Critical Play – Judging and Getting Vulnerable

Big Talk is a question card deck developed by Kalina Silverman about eight years ago. I played  some questions from the Love, Self, and Original decks in the app with my partner.

Like many other getting to know you games that have come out recently, Big Talk tries to sell itself on having questions that make you think hard about yourself or others in the room. Unfortunately for Big Talk, it falls short of the many other options that are out there. Instead of being a deck of questions that inspire deep thinking, connection, and further questions, they felt like a questionnaire in the back of a magazine, inspiring what I would consider “fake deep” thought, at least among close friends or family. This is where you can say a lot of words about the topic, and without too much more thought it seems deep, but upon further investigation, the answer is obvious or doesn’t have as much substance as it seems. This likely stems from the fact that there’s no lead up into the questions. For example, We’re Not Really Strangers has several levels of depth to their questions, with the ‘small talk’ type questions early on.
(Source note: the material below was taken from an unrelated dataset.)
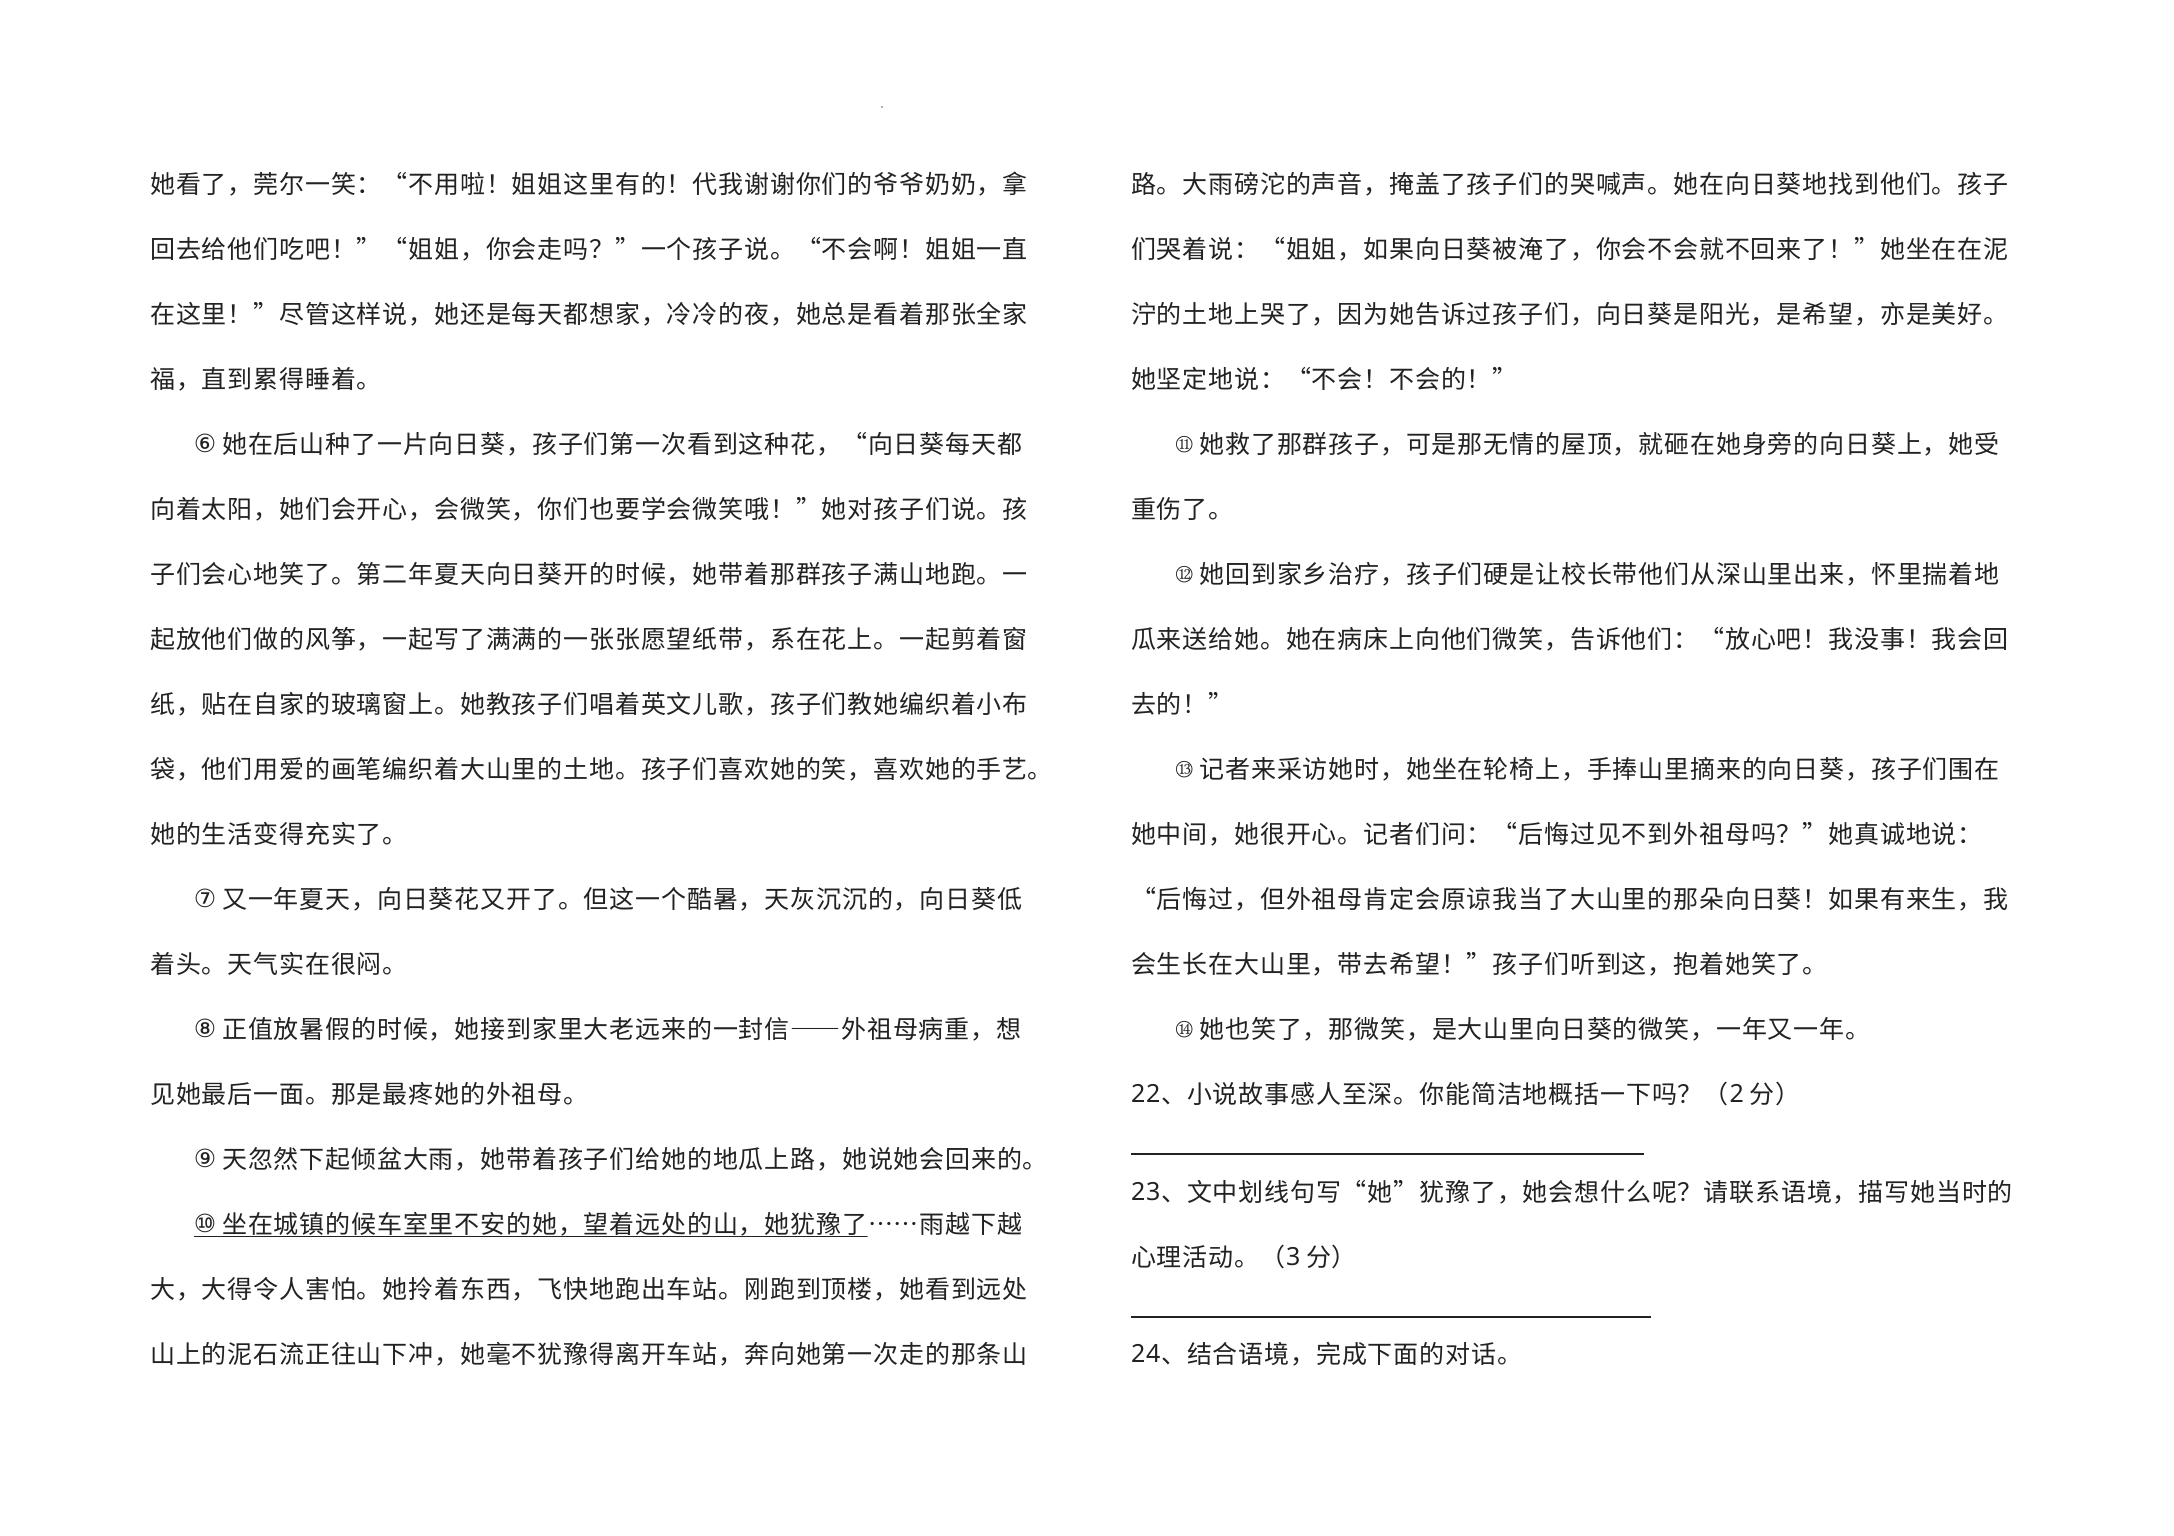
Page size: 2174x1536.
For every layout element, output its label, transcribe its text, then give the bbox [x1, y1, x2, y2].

text ⑥她在后山种了一片向日葵，孩子们第一次看到这种花，“向日葵每天都向着太阳，她们会开心，会微笑，你们也要学会微笑哦！”她对孩子们说。孩子们会心地笑了。第二年夏天向日葵开的时候，她带着那群孩子满山地跑。一起放他们做的风筝，一起写了满满的一张张愿望纸带，系在花上。一起剪着窗纸，贴在自家的玻璃窗上。她教孩子们唱着英文儿歌，孩子们教她编织着小布袋，他们用爱的画笔编织着大山里的土地。孩子们喜欢她的笑，喜欢她的手艺。她的生活变得充实了。 [150, 410, 1042, 865]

While I think the designer of this game had good intentions and is correct that today’s society is lacking intimacy in so many aspects of our life, I’m just not convinced that we can completely “skip the small talk, and talk about the things that really matter in life.” As much as I also dislike having to ask other college students what their major, year, and hometown are when I meet them, it’s a base set of information that grounds everything else I know about them. Without this information, how do I trust that what they tell me is truthful, or that they won’t judge my own responses?

In playing this I also ran into a game play struggle: who goes first? It’s easy enough as a designer to say “oh they’ll figure it out, it doesn’t really matter who goes first,” but adding barriers to speaking in an already vulnerable situation is not a great plan. While playing in the app, there were no instructions as to how to play, you just tap into the deck and it gives you a question. Doing the dance of “wait are you going first or am I,” isn’t that big of a problem for my partner and I, but even then, it was a bout of awkwardness that felt coincidental and inhibited the goal of the game.

With all that said, Big Talk still does have questions that will make you think about topics that you may not have considered, and apply them to your current situation. For example, one of the questions I was asked was “What do I miss from my childhood and how can I bring that back into my life?” I occasionally reminisce about my childhood, but rarely do I think about how I could bring elements that I enjoyed into my current life. Upon further thought though, I was able to contextualize an abstract longing for a ‘simpler time’ and ground it in an actual activity that I’d like to do again (I climbed a lot of trees as a child and I kind of miss getting scraped up but being up there and squishing myself between branches to be stable).

All in all, Big Talk is a useful tool for getting to know others, but probably is best for people that already have a foundation of trust in their relationship, and are able to jump right into the deep stuff. For complete strangers, I’d argue for picking up a game that has more of a soft lead into baring your deeper truths.